C'était un banal exercice d'évacuation des bâtiments en cas d'incendie, planifié par le directeur pour le lendemain 17h. Éric s'était dit qu'il programmerait l'alarme afin qu'elle se déclenche automatiquement, sans intervention humaine. Le meilleur moment pour cela était après la veillée, quand les jeunes seraient au lit. Le dîner s'était bien passé, de même que la veillée, une soirée match d'impro à la fin duquel les enfants avaient dû imiter les animateurs, ce qu'ils avaient fait avec un certain sens de la dérision.
Après Éric avait enclenché le rituel nocturne, qui consistait à faire en sorte que les enfants se brossent les dents, puis se changent, puis se couchent. Dans chaque chambre il avait raconté une histoire ; aux plus petits il avait parlé du mystère de la dame blanche, aux plus âgés il avait lu Sade. Après il était resté quelques minutes avec un des jeunes qui lui faisait part de son anxiété vis-à-vis de la relation qu'il avait avec une fille de la colo. Puis il avait fait un dernier tour d'inspection pour s'assurer que tout allait bien. Il avait alors entendu un des gamins raconter aux autres comment son grand frère avait passé la frontière hollandaise avec 200 grammes de cannabis planqués dans un pot de nutella spécial anniversaire. Un des douaniers avait tenu le bocal entre ses mains. Les chiens n'avaient rien senti. Quelques minutes plus tard le silence régnait. Éric avait alors réglé le dispositif d'alerte pour le lendemain 17h.

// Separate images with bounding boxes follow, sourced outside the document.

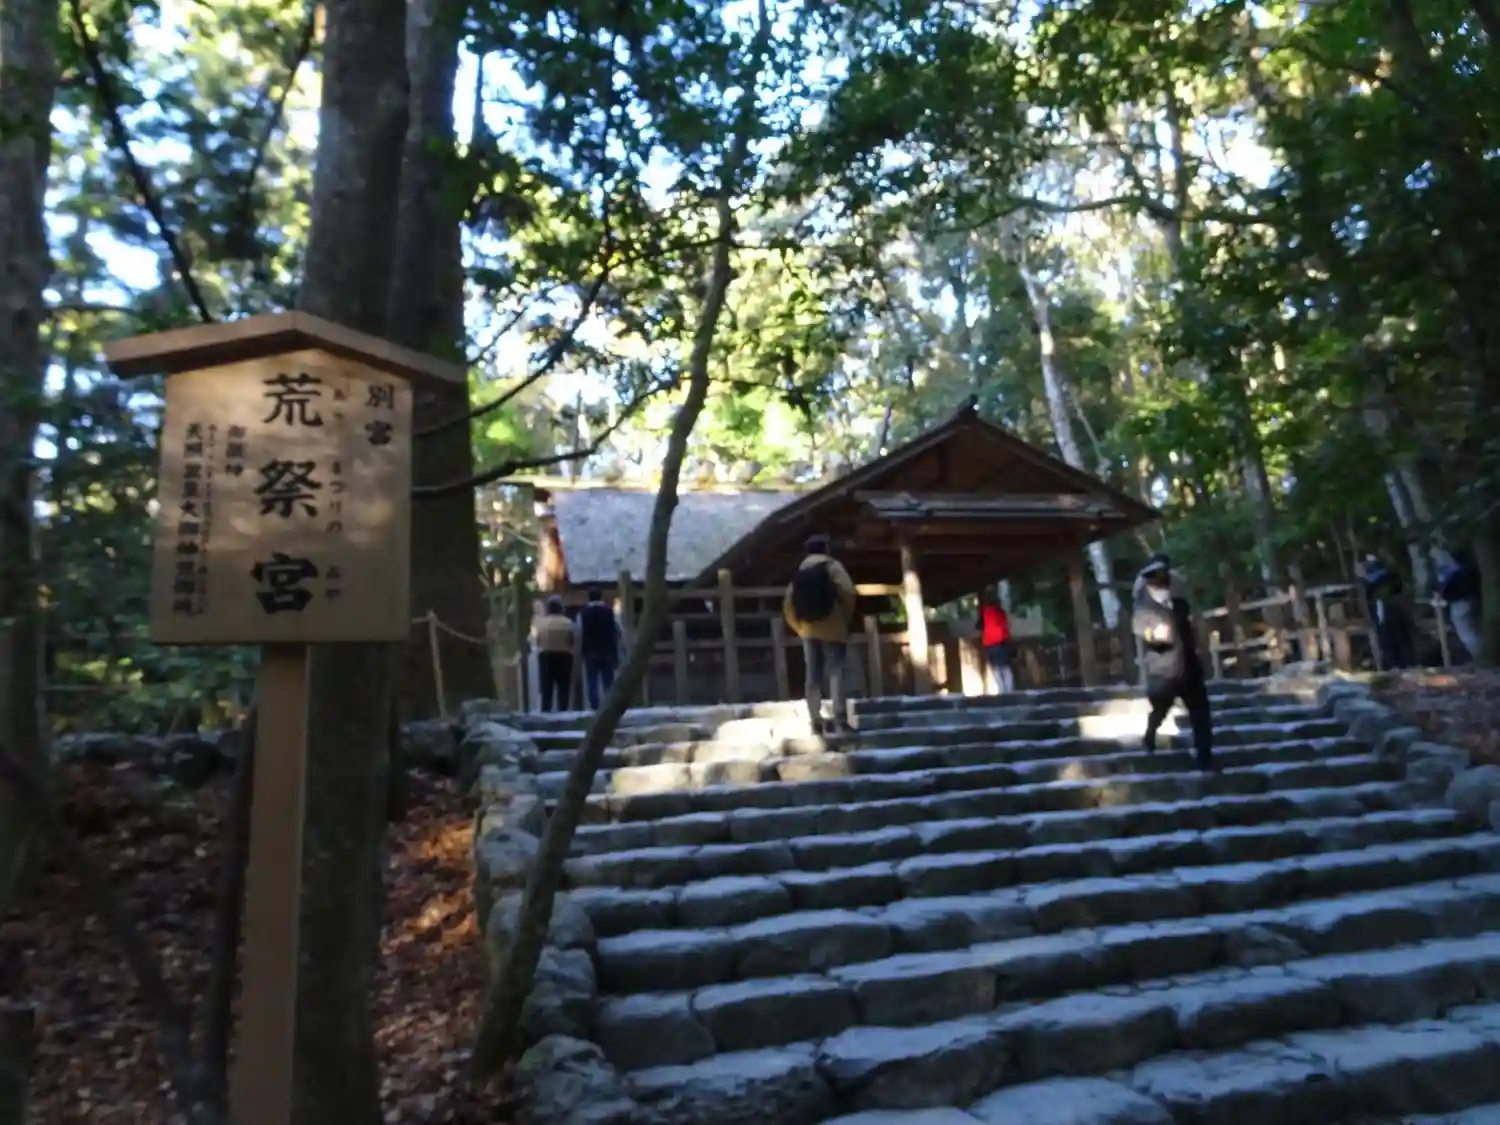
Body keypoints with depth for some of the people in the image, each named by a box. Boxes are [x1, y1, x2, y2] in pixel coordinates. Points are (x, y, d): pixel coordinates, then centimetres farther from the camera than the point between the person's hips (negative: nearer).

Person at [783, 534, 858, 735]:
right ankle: (838, 719, -16)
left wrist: (800, 627, 13)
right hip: (832, 629, -4)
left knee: (813, 675, 5)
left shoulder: (799, 572, 15)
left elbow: (788, 603, 7)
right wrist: (846, 620, -2)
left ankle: (816, 721, 3)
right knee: (835, 672, -7)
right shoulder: (832, 566, 1)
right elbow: (847, 593, -13)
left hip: (808, 630, 4)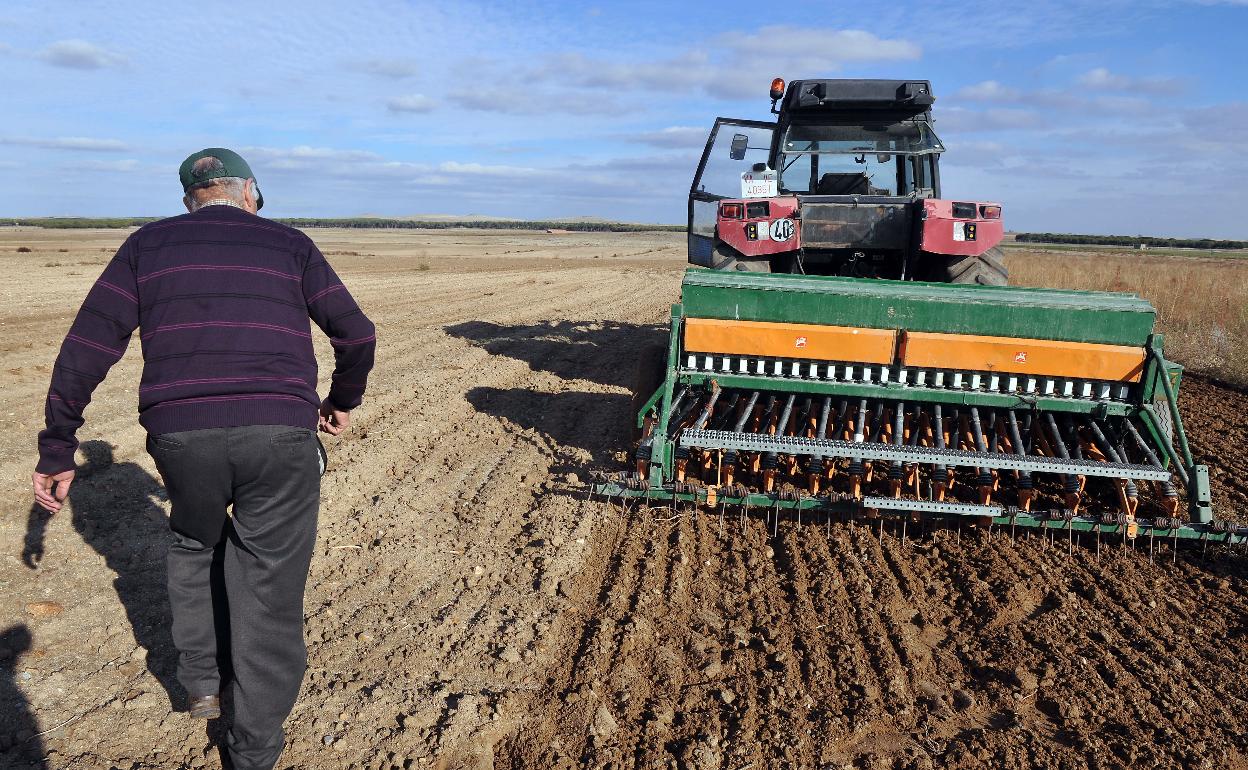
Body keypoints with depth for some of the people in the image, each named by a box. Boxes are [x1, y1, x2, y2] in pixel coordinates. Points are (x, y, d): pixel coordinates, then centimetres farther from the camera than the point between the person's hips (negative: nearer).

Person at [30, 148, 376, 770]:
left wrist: (57, 451, 13)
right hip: (281, 434, -1)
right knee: (268, 585, 10)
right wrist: (343, 400, 29)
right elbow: (356, 334, 12)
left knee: (196, 542, 31)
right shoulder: (289, 244, 15)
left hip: (181, 434, 2)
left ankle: (201, 682, 36)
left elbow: (86, 349, 8)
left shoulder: (148, 244, 15)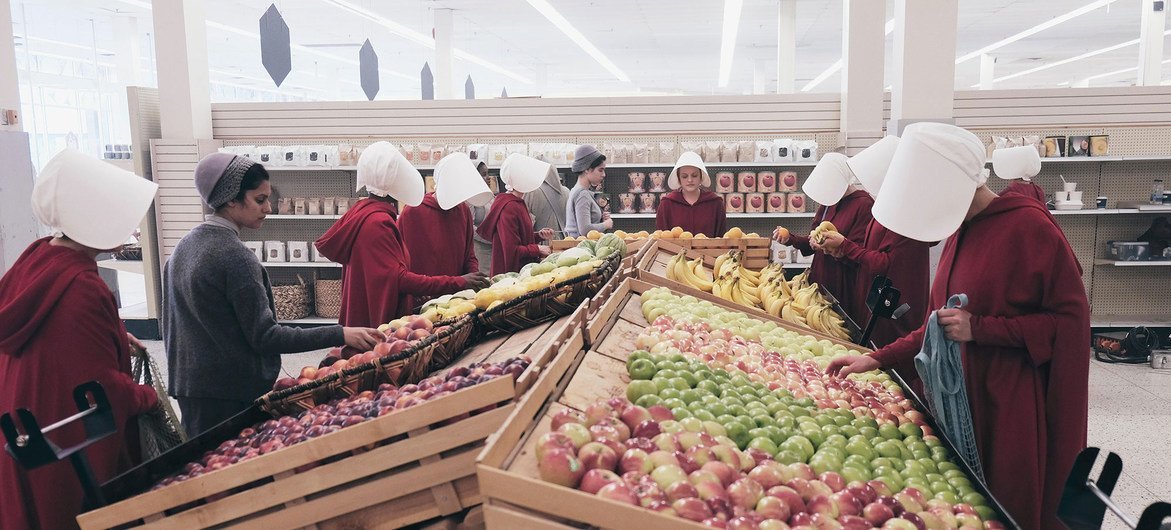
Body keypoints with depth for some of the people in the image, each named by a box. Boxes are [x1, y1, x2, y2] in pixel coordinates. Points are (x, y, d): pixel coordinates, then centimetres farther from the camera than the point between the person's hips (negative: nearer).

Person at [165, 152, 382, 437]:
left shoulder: (184, 246, 8)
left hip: (187, 385, 9)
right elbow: (264, 336, -20)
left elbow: (171, 325, 16)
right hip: (233, 392, -9)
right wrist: (340, 335, -23)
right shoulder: (235, 256, -20)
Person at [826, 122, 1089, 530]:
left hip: (1014, 405, -7)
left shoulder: (1027, 226, -14)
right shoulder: (960, 232, 9)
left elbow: (1070, 319, -14)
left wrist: (978, 328, -19)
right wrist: (876, 360, 10)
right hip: (964, 394, 7)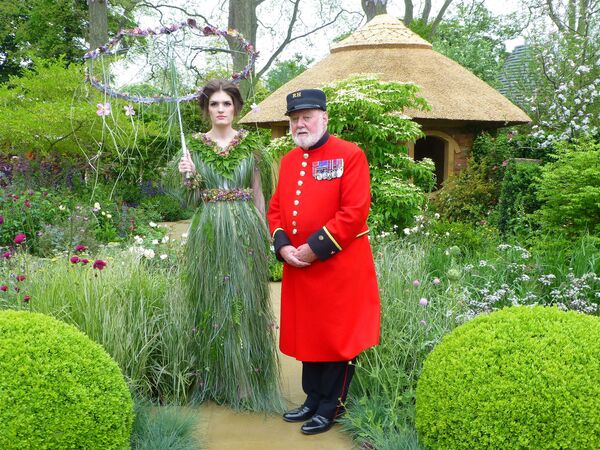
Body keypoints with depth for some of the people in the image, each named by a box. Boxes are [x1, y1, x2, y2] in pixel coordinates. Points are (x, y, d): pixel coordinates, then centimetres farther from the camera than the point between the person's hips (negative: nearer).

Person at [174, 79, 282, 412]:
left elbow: (257, 193, 8)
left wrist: (264, 232, 4)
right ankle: (214, 380, 20)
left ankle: (247, 381, 15)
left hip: (246, 229, 0)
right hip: (209, 231, 1)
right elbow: (194, 199, 5)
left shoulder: (249, 142, 5)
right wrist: (188, 177, -13)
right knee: (212, 302, 6)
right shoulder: (195, 144, 5)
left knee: (246, 300, 2)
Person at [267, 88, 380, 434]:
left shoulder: (350, 155, -10)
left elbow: (355, 212, -17)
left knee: (337, 338, 5)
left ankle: (331, 407, 20)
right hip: (298, 267, 7)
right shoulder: (289, 160, 11)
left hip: (339, 267, -6)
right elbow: (276, 210, 13)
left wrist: (315, 248, -18)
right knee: (306, 334, 16)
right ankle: (313, 399, 32)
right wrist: (283, 246, -5)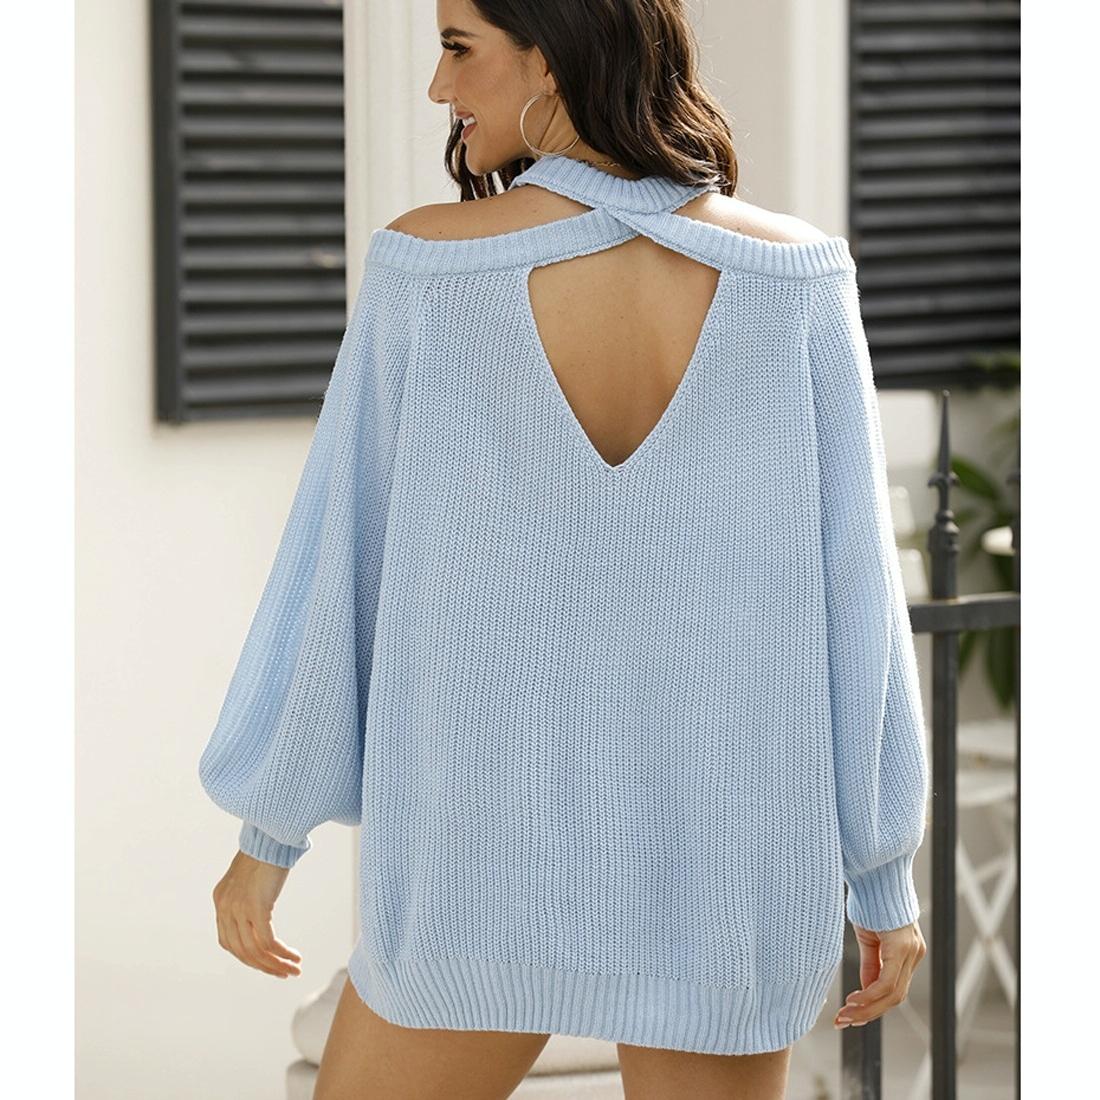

Quand l'alarme sonna à cinq heures du matin, la première pensée d'Éric fut d'imaginer la réaction des parents des enfants lorsque ceux-ci apprendraient qu'un exercice d'alerte à l'incendie avait irrémédiablement détruit le cycle du sommeil de leurs trésors, à cause d'une erreur de programmation. Tout le monde se réunit dehors, les yeux rougis par l'interruption de sommeil, pendant que la sirène continuait à retentir. Il n'y avait pas de feu. Sur le coup, Éric ne chercha pas à déterminer les causes de l'événement mais chercha plutôt à en rattraper les conséquences. Il réfléchit à toute vitesse. Finalement il rassembla les enfants et les autres animateurs, qui le regardaient d'un drôle d'air. Il leur annonça qu'il s'agissait d'une fausse alerte, mais qu'ils avaient bien réagi, qu'aujourd'hui la journée allait commencer plus tôt que d'ordinaire, et qu'il s'agissait d'une occasion privilégiée dont ils devaient profiter.
Éric emmena le petit groupe sur la colline qui avoisinait le centre, et dit :
« Les enfants, asseyez-vous et regardez le lever du soleil, et dites-vous que beaucoup de personnes ne l'ont jamais vu de toute leur vie. » Les enfants s'exécutèrent, l'air perplexe. L'herbe était trempée mais Éric les avait amenés sur une petite parcelle boisée qui avait échappé à la rosée. Au bout de quelques minutes, une teinte rouge emplit lentement le ciel, et de l'horizon apparut l'astre solaire, qui inonda progressivement l'atmosphère de lumière. Malgré le réveil brutal, les enfants, les autres animateurs, et Éric lui-même, observaient le spectacle. Seule au monde à ce moment-là, la colonie toute entière contempla avec admiration l'aurore. Etrangement, pour chacun d'entre eux, le souvenir de cet instant ne fut jamais effacé.